Talvez seja justo dar um segundo Oscar para Clint Eastwood. A direção de Menina de Ouro é belíssima, embora Clint trabalhe em cima de um roteiro que chafurda na estereotipia quase que o tempo inteiro. É justamente esse amor pelo clichê que deixa tão preciso o trabalho do cineasta. Veja bem, se alguém te contasse que viu um filme muito bom sobre um treinador de boxe – durão, reservado e com uma relação quase nula com a filha – que hesita ao máximo em adotar como pupila uma garçonete – de 31 anos, solitária e vinda de uma família interesseira e amargurada – você ficaria animado em vê-lo?
Não fosse o talento do diretor para tornar delicada cada cena, Menina de Ouro não seria muito mais que um melodrama esportivo meia-boca entre Karatê Kid e Castelos de Gelo.

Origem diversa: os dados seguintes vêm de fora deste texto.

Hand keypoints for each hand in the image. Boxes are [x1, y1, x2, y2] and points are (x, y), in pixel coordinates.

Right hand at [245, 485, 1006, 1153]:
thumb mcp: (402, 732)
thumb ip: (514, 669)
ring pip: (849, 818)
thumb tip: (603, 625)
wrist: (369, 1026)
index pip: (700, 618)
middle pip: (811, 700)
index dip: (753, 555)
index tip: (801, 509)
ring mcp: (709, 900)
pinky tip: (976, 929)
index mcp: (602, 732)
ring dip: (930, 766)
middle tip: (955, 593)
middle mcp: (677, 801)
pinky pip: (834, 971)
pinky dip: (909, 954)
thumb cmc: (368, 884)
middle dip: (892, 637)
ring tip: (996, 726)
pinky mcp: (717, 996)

Torna extremamente doce a relação da personagem que ele mesmo interpreta – não tão bem, até porque não se pode ter tudo – com a good girl vivida por Hilary Swank, maior atriz que nunca, discreta, charmosa, dedicada a dar credibilidade a um papel bem caricato. A aproximação dos dois é lenta, rastejante e imensamente feliz. Não há dúvida do que está por vir, o roteiro é bem esquemático e cheio de armadilhas (um homem com um hiato com a filha, uma jovem órfã de pai sozinha no mundo). Até Morgan Freeman, preso ao mesmo papel que interpretou a vida inteira – o velho sábio e justo – ganhou uma cena onde faz justiça com as próprias mãos. Lugar comum infinito.

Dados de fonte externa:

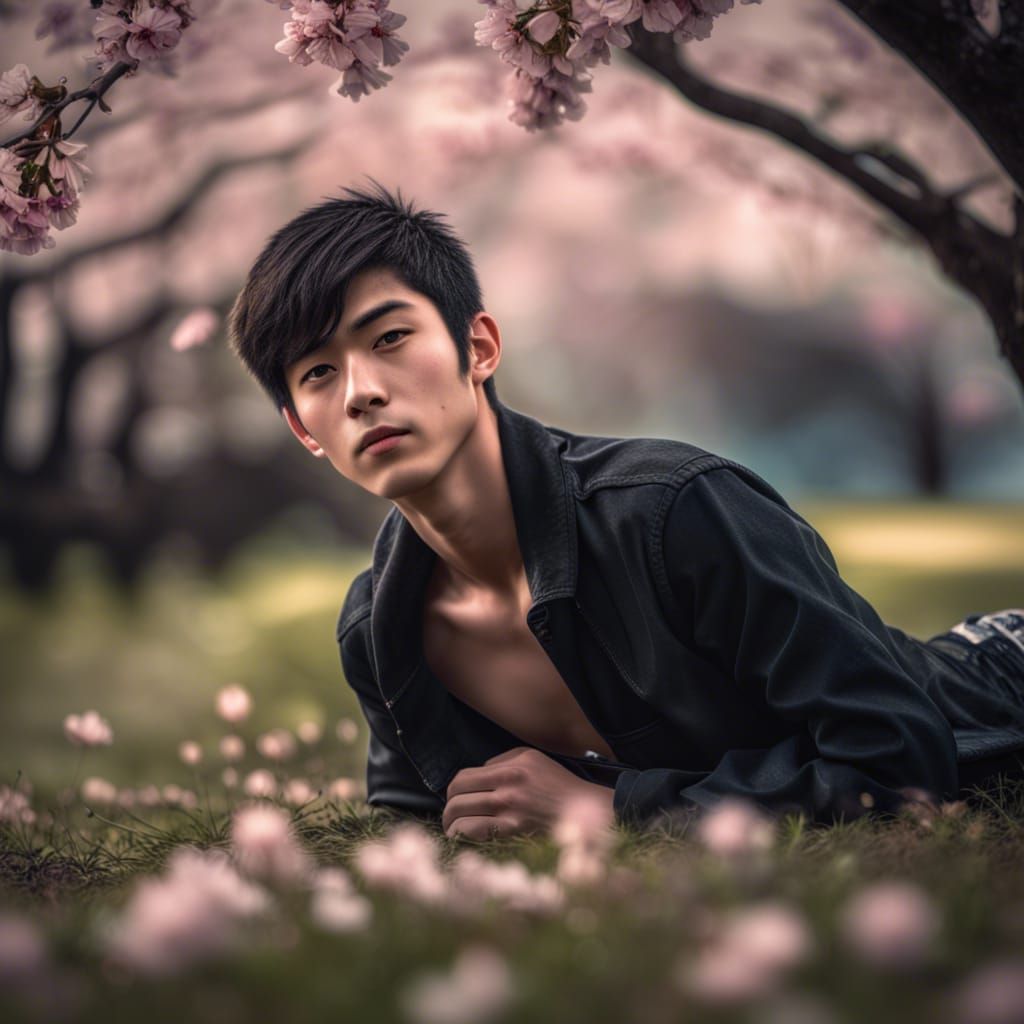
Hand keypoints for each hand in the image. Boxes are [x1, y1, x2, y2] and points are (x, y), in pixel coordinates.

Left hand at [443, 746, 614, 840]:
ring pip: (460, 815)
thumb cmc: (557, 783)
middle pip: (457, 796)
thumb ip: (501, 761)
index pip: (464, 777)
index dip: (453, 789)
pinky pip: (473, 832)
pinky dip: (460, 835)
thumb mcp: (532, 758)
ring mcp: (509, 810)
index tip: (455, 797)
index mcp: (510, 768)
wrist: (582, 811)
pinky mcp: (513, 831)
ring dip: (450, 823)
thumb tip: (478, 773)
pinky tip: (461, 838)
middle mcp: (507, 787)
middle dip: (448, 807)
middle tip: (450, 815)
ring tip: (452, 828)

Mas o que menos importa é a história que se conta aqui, mas o tratamento que ela ganhou. Quando o filme dá sua grande virada (de ritmo, inclusive), Eastwood entra em cena melhor ator e muito melhor diretor. Filma com calma e sensibilidade cada particularidade, cada diálogo. Mesmo que você não acredite neles (o texto não é lá grande coisa e a narração em off, desnecessária, de Morgan Freeman é uma sucessão de frases feitas), o cineasta os transforma em momentos bonitos de se ver. O que é mais admirável é que Eastwood, um típico macho norte-americano, que surgiu para o mundo entre os pistoleiros dos western-spaghetti de Sergio Leone e o os policiais de Don Siegel, seja este diretor tão delicado. E Clint Eastwood, meu amigo, é delicado pra caralho.